Nan Shepherd lived on the outskirts of Aberdeen with a direct route to the mountains along the Deeside valley. She spent much of her free time outdoors, walking, sometimes with friends but also on her own. Nan became intimately acquainted with her favourite Cairngorms, loving their tiny details as much as their height and remoteness.
Immortalised on the Royal Bank of Scotland £5 note as a mystic, this atypical image fails to show the intellectual and practical woman she undoubtedly was.
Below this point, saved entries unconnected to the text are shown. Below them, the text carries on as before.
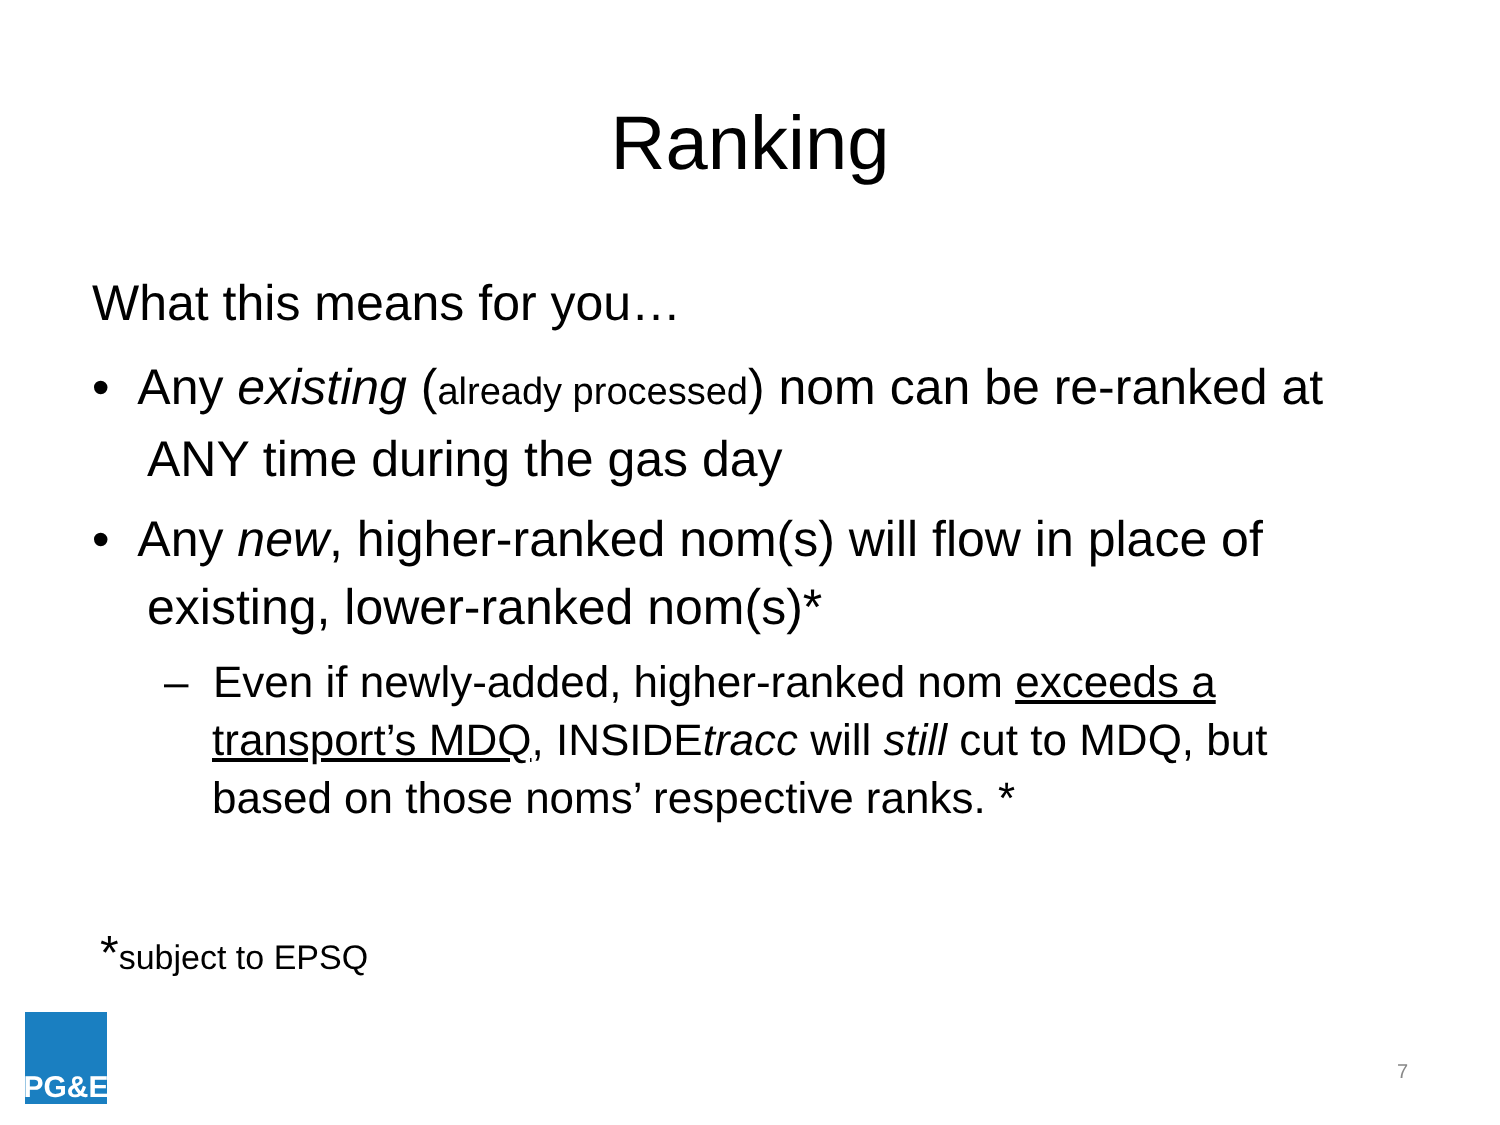Ranking
What this means for you…
• Any existing (already processed) nom can be re-ranked at ANY time during the gas day
• Any new, higher-ranked nom(s) will flow in place of existing, lower-ranked nom(s)*
– Even if newly-added, higher-ranked nom exceeds a transport’s MDQ, INSIDEtracc will still cut to MDQ, but based on those noms’ respective ranks. *
*subject to EPSQ
PG&E
7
Nan's first climbs in the Cairngorms, including an ascent of Ben Macdui, took place in 1928. Over the years, she developed a relationship with the mountains akin to a lasting friendship. 'The living mountain' reveals a sensitive and intimate knowledge of her beloved Cairngorms:
'Summer on the high plateau can be delectable as honey; it can also be a roaring scourge. To those who love the place, both are good, since both are part of its essential nature. And it is to know its essential nature that I am seeking here. To know, that is, with the knowledge that is a process of living. This is not done easily nor in an hour. It is a tale too slow for the impatience of our age, not of immediate enough import for its desperate problems. Yet it has its own rare value. It is, for one thing, a corrective of glib assessment: one never quite knows the mountain, nor oneself in relation to it. However often I walk on them, these hills hold astonishment for me. There is no getting accustomed to them.'
Quote from 'The living mountain' by Nan Shepherd, 1977
Writing and legacy
Nan was a voracious reader who consumed poems, the works of friends, and philosophy with equal enjoyment. Her own musings and snippets of her climbing experiences were recorded in a series of notebooks.
Her first novel, 'The Quarry Wood', was published in 1928 and proved to be a success. Two further novels, 'The Weatherhouse' and 'A Pass in the Grampians', performed similarly well. Her most famous work, ,The living mountain,, was not published until 1977 and did not achieve mainstream success until it was re-issued decades after her death. Maybe because it was so personal to her, it was only towards the end of her life that Nan found a publisher for what is now regarded as her masterpiece. In the years since it was re-issued, ,The living mountain, has been translated into 11 languages.
Regarded as a seminal work of nature writing, 'The living mountain' presages contemporary ideas of mindfulness and wellbeing. For Nan, simply being in and with the mountains was enough.